Work item –
For this exercise, reproduce the entries below exactly, but only from the line containing "The United Malays" through the line containing "The change in", both included.

(Stored data entries)
※

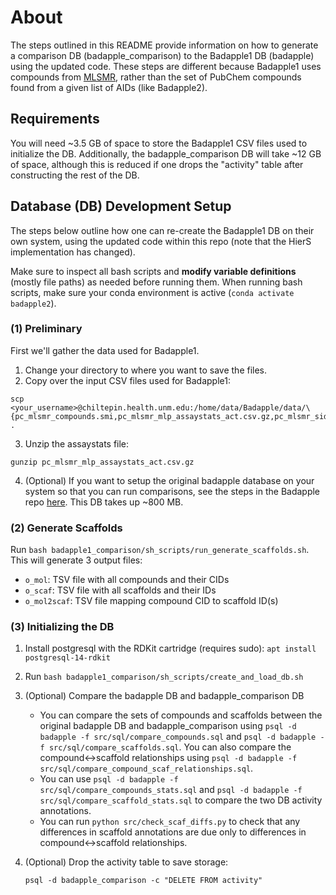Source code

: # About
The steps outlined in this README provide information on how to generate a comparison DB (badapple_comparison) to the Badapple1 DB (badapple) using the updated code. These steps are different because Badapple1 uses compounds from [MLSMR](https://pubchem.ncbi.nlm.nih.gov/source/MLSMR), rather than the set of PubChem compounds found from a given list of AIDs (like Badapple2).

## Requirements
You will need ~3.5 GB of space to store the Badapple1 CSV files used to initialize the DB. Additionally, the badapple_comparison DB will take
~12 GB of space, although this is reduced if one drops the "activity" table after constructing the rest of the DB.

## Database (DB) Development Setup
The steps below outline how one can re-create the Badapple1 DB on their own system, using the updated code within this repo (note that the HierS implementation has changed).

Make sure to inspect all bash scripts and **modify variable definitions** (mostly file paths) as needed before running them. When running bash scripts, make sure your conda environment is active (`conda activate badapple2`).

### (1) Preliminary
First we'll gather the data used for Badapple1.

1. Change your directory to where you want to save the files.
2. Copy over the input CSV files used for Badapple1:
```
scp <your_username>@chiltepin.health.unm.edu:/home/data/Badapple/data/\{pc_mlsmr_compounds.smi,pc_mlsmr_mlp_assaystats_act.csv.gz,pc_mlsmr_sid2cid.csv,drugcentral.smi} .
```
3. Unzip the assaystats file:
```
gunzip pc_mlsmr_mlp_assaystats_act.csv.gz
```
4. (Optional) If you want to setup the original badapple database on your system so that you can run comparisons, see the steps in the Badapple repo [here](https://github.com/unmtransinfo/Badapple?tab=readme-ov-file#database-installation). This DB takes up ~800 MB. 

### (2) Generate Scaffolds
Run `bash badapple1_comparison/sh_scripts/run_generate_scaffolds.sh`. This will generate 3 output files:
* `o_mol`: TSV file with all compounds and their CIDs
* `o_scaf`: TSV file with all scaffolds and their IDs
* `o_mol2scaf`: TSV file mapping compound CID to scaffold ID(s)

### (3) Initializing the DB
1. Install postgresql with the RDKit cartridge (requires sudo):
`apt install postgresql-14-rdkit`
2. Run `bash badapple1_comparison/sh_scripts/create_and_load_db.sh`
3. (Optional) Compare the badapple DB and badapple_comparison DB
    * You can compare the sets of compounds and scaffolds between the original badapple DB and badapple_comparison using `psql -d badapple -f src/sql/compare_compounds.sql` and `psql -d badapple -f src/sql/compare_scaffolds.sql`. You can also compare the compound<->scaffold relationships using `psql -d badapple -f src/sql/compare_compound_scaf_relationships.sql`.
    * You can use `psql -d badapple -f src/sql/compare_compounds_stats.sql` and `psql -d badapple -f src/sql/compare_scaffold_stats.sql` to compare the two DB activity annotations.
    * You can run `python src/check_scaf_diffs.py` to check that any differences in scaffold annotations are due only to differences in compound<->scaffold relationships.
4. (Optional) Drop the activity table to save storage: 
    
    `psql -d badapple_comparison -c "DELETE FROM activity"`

※

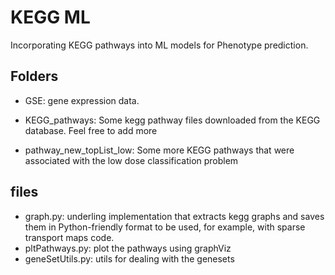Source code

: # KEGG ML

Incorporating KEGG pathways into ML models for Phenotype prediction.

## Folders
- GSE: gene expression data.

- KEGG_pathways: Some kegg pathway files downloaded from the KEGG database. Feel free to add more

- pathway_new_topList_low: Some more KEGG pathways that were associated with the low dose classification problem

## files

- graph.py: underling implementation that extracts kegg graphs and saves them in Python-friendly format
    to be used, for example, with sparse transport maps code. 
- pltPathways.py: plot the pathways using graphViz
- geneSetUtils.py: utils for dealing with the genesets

※

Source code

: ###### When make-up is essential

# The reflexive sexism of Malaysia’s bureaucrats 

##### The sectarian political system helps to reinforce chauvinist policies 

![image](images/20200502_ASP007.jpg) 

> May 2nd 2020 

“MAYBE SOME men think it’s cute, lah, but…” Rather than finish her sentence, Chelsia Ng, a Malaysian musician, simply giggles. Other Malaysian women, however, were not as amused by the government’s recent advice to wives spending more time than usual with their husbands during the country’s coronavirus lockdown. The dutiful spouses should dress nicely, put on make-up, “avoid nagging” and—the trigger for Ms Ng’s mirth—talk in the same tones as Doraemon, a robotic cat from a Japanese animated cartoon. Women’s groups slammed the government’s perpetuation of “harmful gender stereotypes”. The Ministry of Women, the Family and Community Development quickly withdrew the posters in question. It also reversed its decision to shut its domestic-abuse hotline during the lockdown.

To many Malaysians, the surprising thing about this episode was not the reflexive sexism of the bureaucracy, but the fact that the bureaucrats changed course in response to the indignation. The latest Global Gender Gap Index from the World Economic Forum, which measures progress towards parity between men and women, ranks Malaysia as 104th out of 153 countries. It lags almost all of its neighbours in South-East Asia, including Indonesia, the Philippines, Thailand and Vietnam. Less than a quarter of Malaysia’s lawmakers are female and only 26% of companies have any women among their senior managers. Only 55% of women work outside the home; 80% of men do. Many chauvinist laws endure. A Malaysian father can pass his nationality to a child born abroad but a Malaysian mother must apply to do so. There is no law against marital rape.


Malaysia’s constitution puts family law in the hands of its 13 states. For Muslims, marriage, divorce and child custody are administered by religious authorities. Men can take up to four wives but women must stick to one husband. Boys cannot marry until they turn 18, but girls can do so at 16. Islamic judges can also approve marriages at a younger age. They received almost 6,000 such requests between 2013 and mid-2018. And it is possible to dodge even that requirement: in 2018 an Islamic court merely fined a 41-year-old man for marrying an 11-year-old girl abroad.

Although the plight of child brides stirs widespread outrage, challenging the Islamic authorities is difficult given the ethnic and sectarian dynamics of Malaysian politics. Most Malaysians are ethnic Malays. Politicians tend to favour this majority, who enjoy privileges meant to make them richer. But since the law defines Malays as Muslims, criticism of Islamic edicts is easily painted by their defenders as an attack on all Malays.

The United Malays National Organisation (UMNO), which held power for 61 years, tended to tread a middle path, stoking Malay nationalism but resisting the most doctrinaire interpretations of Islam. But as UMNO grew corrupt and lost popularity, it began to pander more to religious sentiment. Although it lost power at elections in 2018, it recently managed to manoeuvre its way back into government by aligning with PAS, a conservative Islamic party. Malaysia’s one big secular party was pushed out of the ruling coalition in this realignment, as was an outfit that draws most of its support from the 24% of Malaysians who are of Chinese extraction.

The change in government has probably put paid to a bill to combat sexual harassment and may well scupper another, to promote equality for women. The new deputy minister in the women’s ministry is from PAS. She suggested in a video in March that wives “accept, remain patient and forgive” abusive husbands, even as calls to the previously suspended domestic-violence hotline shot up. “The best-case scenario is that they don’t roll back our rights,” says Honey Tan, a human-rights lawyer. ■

※

Output of the exercise –
The United Malays National Organisation (UMNO), which held power for 61 years, tended to tread a middle path, stoking Malay nationalism but resisting the most doctrinaire interpretations of Islam. But as UMNO grew corrupt and lost popularity, it began to pander more to religious sentiment. Although it lost power at elections in 2018, it recently managed to manoeuvre its way back into government by aligning with PAS, a conservative Islamic party. Malaysia’s one big secular party was pushed out of the ruling coalition in this realignment, as was an outfit that draws most of its support from the 24% of Malaysians who are of Chinese extraction.

The change in government has probably put paid to a bill to combat sexual harassment and may well scupper another, to promote equality for women. The new deputy minister in the women’s ministry is from PAS. She suggested in a video in March that wives “accept, remain patient and forgive” abusive husbands, even as calls to the previously suspended domestic-violence hotline shot up. “The best-case scenario is that they don’t roll back our rights,” says Honey Tan, a human-rights lawyer. ■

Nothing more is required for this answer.